Iron is an essential cofactor for several metabolic processes, including the generation of ATP in mitochondria, which is required for axonal function and regeneration. However, it is not known how mitochondria in long axons, such as those in sciatic nerves, acquire iron in vivo. Because of their close proximity to axons, Schwann cells are a likely source of iron for axonal mitochondria in the PNS. Here we demonstrate the critical role of iron in promoting neurite growth in vitro using iron chelation. We also show that Schwann cells express the molecular machinery to release iron, namely, the iron exporter, ferroportin (Fpn) and the ferroxidase ceruloplasmin (Cp). In Cp KO mice, Schwann cells accumulate iron because Fpn requires to partner with Cp to export iron. Axons and Schwann cells also express the iron importer transferrin receptor 1 (TfR1), indicating their ability for iron uptake. In teased nerve fibers, Fpn and TfR1 are predominantly localized at the nodes of Ranvier and Schmidt-Lanterman incisures, axonal sites that are in close contact with Schwann cell cytoplasm. We also show that lack of iron export from Schwann cells in Cp KO mice reduces mitochondrial iron in axons as detected by reduction in mitochondrial ferritin, affects localization of axonal mitochondria at the nodes of Ranvier and Schmidt-Lanterman incisures, and impairs axonal regeneration following sciatic nerve injury. These finding suggest that Schwann cells contribute to the delivery of iron to axonal mitochondria, required for proper nerve repair.

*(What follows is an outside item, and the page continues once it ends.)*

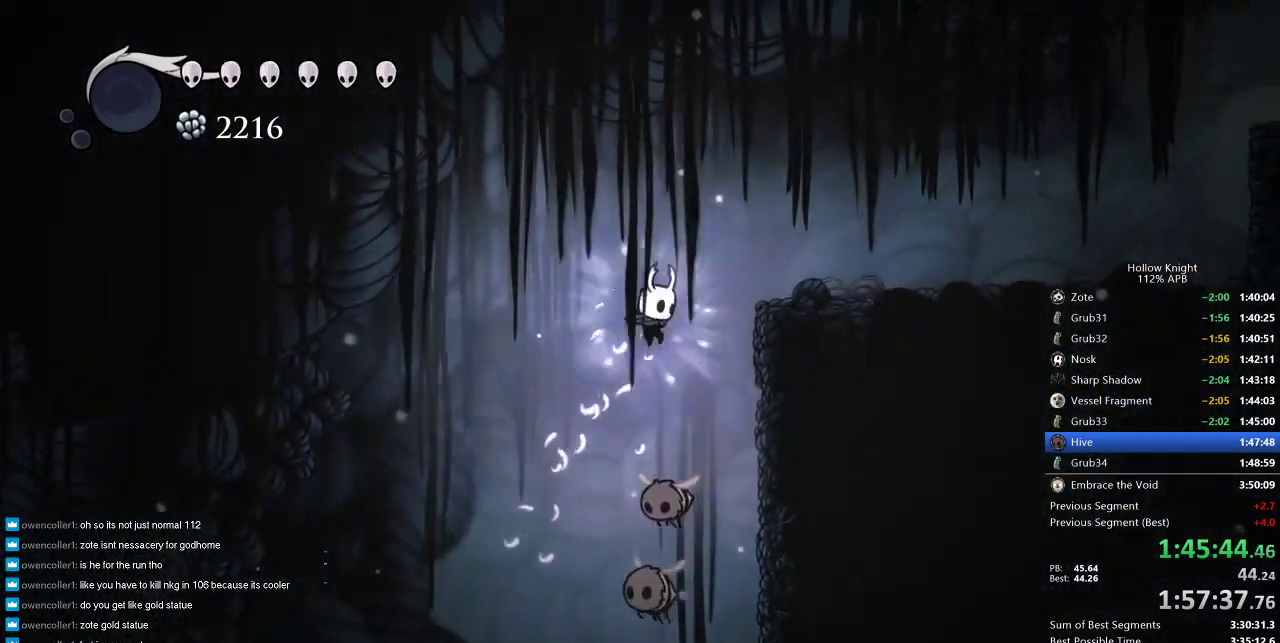
{"keys": ["nail", "right", "up"], "events": [[183, "nail", "up"], [233, "jump", "up"], [283, "nail", "down"], [383, "nail", "up"], [416, "nail", "down"]]}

SIGNIFICANCE STATEMENT This work addresses how and where mitochondria in long axons in peripheral nerves acquire iron. We show that Schwann cells are a likely source as they express the molecular machinery to import iron (transferrin receptor 1), and to export iron (ferroportin and ceruloplasmin [Cp]) to the axonal compartment at the nodes of Ranvier and Schmidt-Lanterman incisures. Cp KO mice, which cannot export iron from Schwann cells, show reduced iron content in axonal mitochondria, along with increased localization of axonal mitochondria at Schmidt-Lanterman incisures and nodes of Ranvier, and impaired sciatic nerve regeneration. Iron chelation in vitro also drastically reduces neurite growth. These data suggest that Schwann cells are likely to contribute iron to axonal mitochondria needed for axon growth and regeneration.

铁是多种代谢过程的重要辅助因子，包括线粒体中 ATP 的产生，这是轴突功能和再生所必需的。然而，目前尚不清楚长轴突（例如坐骨神经中的轴突）中的线粒体如何在体内获取铁。由于它们靠近轴突，雪旺细胞很可能是 PNS 中轴突线粒体的铁来源。在这里，我们证明了铁在体外使用铁螯合促进神经突生长的关键作用。我们还表明施万细胞表达释放铁的分子机制，即铁输出蛋白、铁转运蛋白 (Fpn) 和铁氧化酶铜蓝蛋白 (Cp)。在CpKO 小鼠，施万细胞积累铁，因为 Fpn 需要与 Cp 合作输出铁。轴突和雪旺氏细胞也表达铁输入转铁蛋白受体 1 (TfR1)，表明它们具有铁摄取能力。在被梳理的神经纤维中，Fpn 和 TfR1 主要位于 Ranvier 和 Schmidt-Lanterman 切口的节点，轴突部位与施万细胞质密切接触。我们还表明Cp 中雪旺细胞缺乏铁输出通过线粒体铁蛋白减少检测到，KO 小鼠减少轴突中的线粒体铁，影响 Ranvier 和 Schmidt-Lanterman 切口节点处轴突线粒体的定位，并损害坐骨神经损伤后的轴突再生。这些发现表明雪旺氏细胞有助于将铁输送到轴突线粒体，这是正确神经修复所必需的。

重要性声明这项工作解决了周围神经长轴突中线粒体获取铁的方式和位置。我们表明雪旺细胞是一个可能的来源，因为它们表达了输入铁（转铁蛋白受体 1）和输出铁（铁转运蛋白和铜蓝蛋白 [Cp]）到 Ranvier 和 Schmidt-Lanterman 切口节点处的轴突室的分子机制. Cp KO 小鼠不能从 Schwann 细胞输出铁，显示轴突线粒体中的铁含量降低，同时轴突线粒体在 Schmidt-Lanterman 切口和 Ranvier 节点的定位增加，坐骨神经再生受损。体外铁螯合也大大减少了神经突的生长。这些数据表明，雪旺氏细胞可能为轴突生长和再生所需的轴突线粒体提供铁。